During personal discussions or networking events, I am often asked by business owners, department/function heads the question “I believed in the power of data science, but how shall I start?”. So this blog post is my attempt to answer the question.

What to Keep in Mind

Its very important to always remember, while building data science capabilities and working through the roadmap, that “Value have to always move ahead of the costs”. I have seen efforts that was not able to create a sustainable momentum in building data science capabilities because the costs (mostly infrastructure) ran way ahead of the value. With costs running way ahead, many will be pressured to show results and without proper planning on the projects to work on, the effort was not sustained.

Hire an Experienced Data Scientist

Yes to start, please hire an experienced(!!!) data scientist. Why an experienced data scientist you might say and not those who has title of a “data scientist”? The experienced data scientist should have the expertise to understand the data quickly and determine if there are any “low hanging fruits” that can be plucked with tools that the organization has accessed to easily, like Excel or open source. These “low hanging fruits”, together with the tools is to provide immediate (well about 1–2 months wait, depending on the data quality) value to the organization. These projects are to be used to get buy-in from other parts of the organization.

Sometimes hiring a data scientist maybe a high risk maneuver given that it is a permanent position (data scientists are in high demand so please do not even consider trying to hire on a contractual basis). An alternative will be to hire a consultant who has done data science projects. The consultant can sieve through the available data and determine if there are sufficient “low hanging fruits”.

Side note

I have seen organizations that hire people who has completed a Masters or bootcamp and expect them to know how to work on their existing data. Most of these “fresh” trainees requires mentors to guide them further so that they know how to sieve through the data for insights. Experience really counts a lot in data science!

Plucking More Fruits

Given that sufficient value has been proven from existing data, the next step is to work on TWO paths: (1) data governance & management (2)infrastructure

(1) Data Governance & Management

Having proved that data is of value, it is time to set up processes to manage it, ensure that the data is of higher quality, so as to reduce the time period between extracting data to having data at the right quality to be used. This will allow data to be turned into insights for decisions quickly, pushing the value envelope further.

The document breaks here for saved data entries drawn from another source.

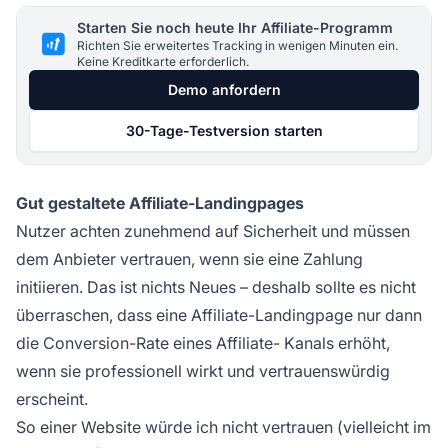
Starten Sie noch heute Ihr Affiliate-Programm
Richten Sie erweitertes Tracking in wenigen Minuten ein.
Keine Kreditkarte erforderlich.
Demo anfordern
30-Tage-Testversion starten
Gut gestaltete Affiliate-Landingpages
Nutzer achten zunehmend auf Sicherheit und müssen
dem Anbieter vertrauen, wenn sie eine Zahlung
initiieren. Das ist nichts Neues – deshalb sollte es nicht
überraschen, dass eine
Affiliate-Landingpage
nur dann
die Conversion-Rate eines
Affiliate-
Kanals erhöht,
wenn sie professionell wirkt und vertrauenswürdig
erscheint.
So einer Website würde ich nicht vertrauen (vielleicht im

Based on the first few projects (aka “low hanging fruits), the organization can also now look at what further data can be captured (at a reasonable costs) so as to improve their insights.

(2) Infrastructure

Having created more buy-in from management, the organization can now work on the infrastructure. Building the infrastructure generally requires a much larger budget because of the need to integrate with existing systems and also storing of data. But since we have the “low hanging fruits” to show for, it will now be easier to ask for a budget to build and management will have more confidence that the budget will be used to create more value for the organization.

Side note

I’ve seen in a lot of situations, organization went ahead to purchase “Big Data” technology without proper plans on how to use them or even worst, whether there is a need to use them. In the end, the momentum to build data science capabilities was not sustained, because of various reasons value created (if they are created in the first place) was not enough to cover the infrastructure costs and these organizations are stuck with the ‘white elephant’. And the conclusion from such failed attempt was management do not believe in data science anymore (who can blame them) which to me is very sad, because the organization has lost the chance to be competitive.

So remember what I said, “Value have to always move ahead of the costs.”

With Better Infrastructure & Data, Comes Greater Value

Setting up the infrastructure and data governance processes might take some time, like 6 to 12 months. During this time, the organization should continue to find more data science projects to create value for the organization. With better infrastructure and data quality, the value/time spent ratio will be increased. This increase will then lead to another chance to put in more resources to build better infrastructure, larger teams and collect more data.

With the value running way ahead of the costs, and ensuring that it stays that way, it will create a virtuous cycle and in due time, the data science capabilities will be built up and stay with the organization.


This is of course just a very simple description on how to build data science capabilities. There will be other considerations as well given the different domain and such. But at the end of the day, the most important message that I want to bring across is that “Value have to always move ahead of the costs”. otherwise the effort is not sustainable and organizations may just lose the competitive edge that is necessary to survive in this dynamic and harsh environment.